Everybody makes mistakes. But it’s so much more satisfying when someone you really, really dislike makes a mistake. I hunt down grammatical and typographical errors in the NYTimes because it irks me to see such a good paper make such stupid mistakes out of a (misplaced?) desire to be the first in print. Well, “in print” is more accurate, I guess, considering what they’re actually rushing to do is post breaking news to a blog or upload an article onto the website. I not only worship the Times but have persistent fantasies about one day working at its copy desk, so every error stands out like a misspelled neon sign.
Then there’s the Wall Street Journal. I hate its parent company — Rupert Murdoch’s News Corp, erstwhile home of such rational thinkers Glenn Beck and Sean Hannity — and I hate its editorial page, which uses the derogatory, GOP-coined term “ObamaCare” as if the real name, the Affordable Care Act, is too many syllables for its writers to remember. I hate the people it invites to pen op-ed pieces, who love to preach to the choir about overtaxed millionaires and “job-killing” environmental regulations. (Who cares if coal plants foul the air when the “free market” of pre-existing condition exclusions lets insurance companies off the hook for lung cancer treatments?) Most of all, I hate the racist, misogynist, homophobic screeds that fill the “Comments” threads of every article. The Times may be liberal, but there’s a lot of good business sense behind refusing to associate one’s product with remarks about how gay people deserve AIDS (seriously, I am not making this up).

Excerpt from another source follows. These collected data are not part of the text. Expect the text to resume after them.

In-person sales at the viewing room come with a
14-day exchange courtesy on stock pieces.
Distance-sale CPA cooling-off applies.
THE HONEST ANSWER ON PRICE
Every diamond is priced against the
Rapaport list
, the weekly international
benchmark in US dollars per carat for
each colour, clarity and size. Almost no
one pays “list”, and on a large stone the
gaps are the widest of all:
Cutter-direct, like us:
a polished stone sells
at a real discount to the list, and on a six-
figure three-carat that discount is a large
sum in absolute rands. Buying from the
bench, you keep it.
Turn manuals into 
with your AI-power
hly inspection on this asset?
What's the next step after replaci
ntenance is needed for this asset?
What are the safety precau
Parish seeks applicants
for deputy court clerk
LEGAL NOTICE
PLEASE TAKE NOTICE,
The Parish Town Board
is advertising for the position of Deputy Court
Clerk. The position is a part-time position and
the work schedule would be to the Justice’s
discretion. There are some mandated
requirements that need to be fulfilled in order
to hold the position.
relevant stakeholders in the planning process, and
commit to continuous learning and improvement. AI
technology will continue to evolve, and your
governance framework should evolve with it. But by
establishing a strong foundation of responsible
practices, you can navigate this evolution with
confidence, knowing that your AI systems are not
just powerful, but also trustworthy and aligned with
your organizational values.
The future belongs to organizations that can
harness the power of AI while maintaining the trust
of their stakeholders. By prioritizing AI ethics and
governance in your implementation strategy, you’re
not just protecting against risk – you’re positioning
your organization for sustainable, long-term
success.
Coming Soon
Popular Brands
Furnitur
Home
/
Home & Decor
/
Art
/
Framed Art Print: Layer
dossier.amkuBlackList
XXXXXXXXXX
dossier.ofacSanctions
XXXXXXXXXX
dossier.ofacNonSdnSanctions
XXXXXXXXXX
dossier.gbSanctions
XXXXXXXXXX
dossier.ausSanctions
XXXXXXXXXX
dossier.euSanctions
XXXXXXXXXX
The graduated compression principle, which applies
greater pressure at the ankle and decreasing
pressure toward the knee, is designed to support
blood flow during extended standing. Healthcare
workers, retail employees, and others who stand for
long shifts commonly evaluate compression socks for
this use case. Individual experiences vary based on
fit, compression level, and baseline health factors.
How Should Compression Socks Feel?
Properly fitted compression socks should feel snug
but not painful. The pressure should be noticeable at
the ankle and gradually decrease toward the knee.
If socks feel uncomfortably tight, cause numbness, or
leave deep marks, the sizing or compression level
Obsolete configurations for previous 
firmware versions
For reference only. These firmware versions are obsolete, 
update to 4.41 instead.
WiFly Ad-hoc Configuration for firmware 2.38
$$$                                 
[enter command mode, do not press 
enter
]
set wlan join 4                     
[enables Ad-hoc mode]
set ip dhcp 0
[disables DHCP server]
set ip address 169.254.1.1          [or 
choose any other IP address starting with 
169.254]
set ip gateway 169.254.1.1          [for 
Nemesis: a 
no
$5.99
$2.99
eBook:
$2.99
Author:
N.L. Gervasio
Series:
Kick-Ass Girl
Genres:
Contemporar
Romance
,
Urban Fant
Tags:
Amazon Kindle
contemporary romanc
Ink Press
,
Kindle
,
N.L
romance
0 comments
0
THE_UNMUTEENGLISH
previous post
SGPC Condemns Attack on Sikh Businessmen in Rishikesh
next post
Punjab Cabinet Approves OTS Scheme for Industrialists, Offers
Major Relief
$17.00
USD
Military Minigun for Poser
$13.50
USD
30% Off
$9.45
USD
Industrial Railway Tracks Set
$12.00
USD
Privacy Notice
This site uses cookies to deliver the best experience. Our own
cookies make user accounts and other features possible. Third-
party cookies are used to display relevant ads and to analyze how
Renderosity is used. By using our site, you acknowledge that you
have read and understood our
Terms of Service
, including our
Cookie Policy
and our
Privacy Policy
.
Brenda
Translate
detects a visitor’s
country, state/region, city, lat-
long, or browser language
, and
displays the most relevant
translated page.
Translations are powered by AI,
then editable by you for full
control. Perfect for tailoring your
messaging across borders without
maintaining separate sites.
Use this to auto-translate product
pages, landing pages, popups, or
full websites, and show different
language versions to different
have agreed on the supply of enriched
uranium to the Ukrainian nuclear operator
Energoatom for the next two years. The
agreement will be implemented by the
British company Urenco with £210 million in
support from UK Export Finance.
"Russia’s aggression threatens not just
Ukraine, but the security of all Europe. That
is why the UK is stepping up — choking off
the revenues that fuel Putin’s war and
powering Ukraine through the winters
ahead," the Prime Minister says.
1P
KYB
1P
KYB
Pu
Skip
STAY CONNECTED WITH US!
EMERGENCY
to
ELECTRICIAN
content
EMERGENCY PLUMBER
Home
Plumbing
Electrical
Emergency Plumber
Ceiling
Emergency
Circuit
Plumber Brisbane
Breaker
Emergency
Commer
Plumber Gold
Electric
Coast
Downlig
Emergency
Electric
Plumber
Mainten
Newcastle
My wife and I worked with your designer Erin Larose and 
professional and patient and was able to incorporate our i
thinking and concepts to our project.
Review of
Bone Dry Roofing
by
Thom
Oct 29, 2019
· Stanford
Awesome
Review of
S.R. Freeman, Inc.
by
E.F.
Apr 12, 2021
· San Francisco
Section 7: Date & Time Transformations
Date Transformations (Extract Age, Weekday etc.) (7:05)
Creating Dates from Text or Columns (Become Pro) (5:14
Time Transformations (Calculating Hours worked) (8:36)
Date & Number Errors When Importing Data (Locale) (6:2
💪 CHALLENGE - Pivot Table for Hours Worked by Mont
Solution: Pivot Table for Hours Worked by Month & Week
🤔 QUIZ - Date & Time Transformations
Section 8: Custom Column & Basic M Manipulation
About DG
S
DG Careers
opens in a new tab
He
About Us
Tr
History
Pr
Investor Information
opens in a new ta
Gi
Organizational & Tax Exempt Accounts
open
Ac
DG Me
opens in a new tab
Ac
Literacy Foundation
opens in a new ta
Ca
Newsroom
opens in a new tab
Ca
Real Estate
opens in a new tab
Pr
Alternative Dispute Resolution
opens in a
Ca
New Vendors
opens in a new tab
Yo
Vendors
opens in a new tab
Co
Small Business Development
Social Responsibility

There you have it: my overlong explanation for the delight I take in finding mistakes on the WSJ website. So the right-wing intellectual elite can’t proofread? Ha. Picture me laughing evilly. “Schadenfreude” became my favorite word the day I cracked open my old-school Merriam Webster.
In an interview with Aimee Bender, creative writing teacher, author of The Particular Sadness of Lemon Cake and someone who* I’m slightly disappointed to see talking to the WSJ:
AB: We’re not there to help them get best sellers. That shouldn’t be the goal ever.
WSJ: I’d image that writing without regard to salability probably would encourage more interesting work.
Yeah, I’d “image” that too.
* It’s possible that ought to be “whom.” I may be a persnickety grammarian, but I definitely don’t have all the answers. I’m going with “who” on the grounds that it’s the subject of “talking,” not the object of “I’m slightly disappointed . . . .” Of course, this is coming from someone who had to Google “persnickety” to find out it only has one t.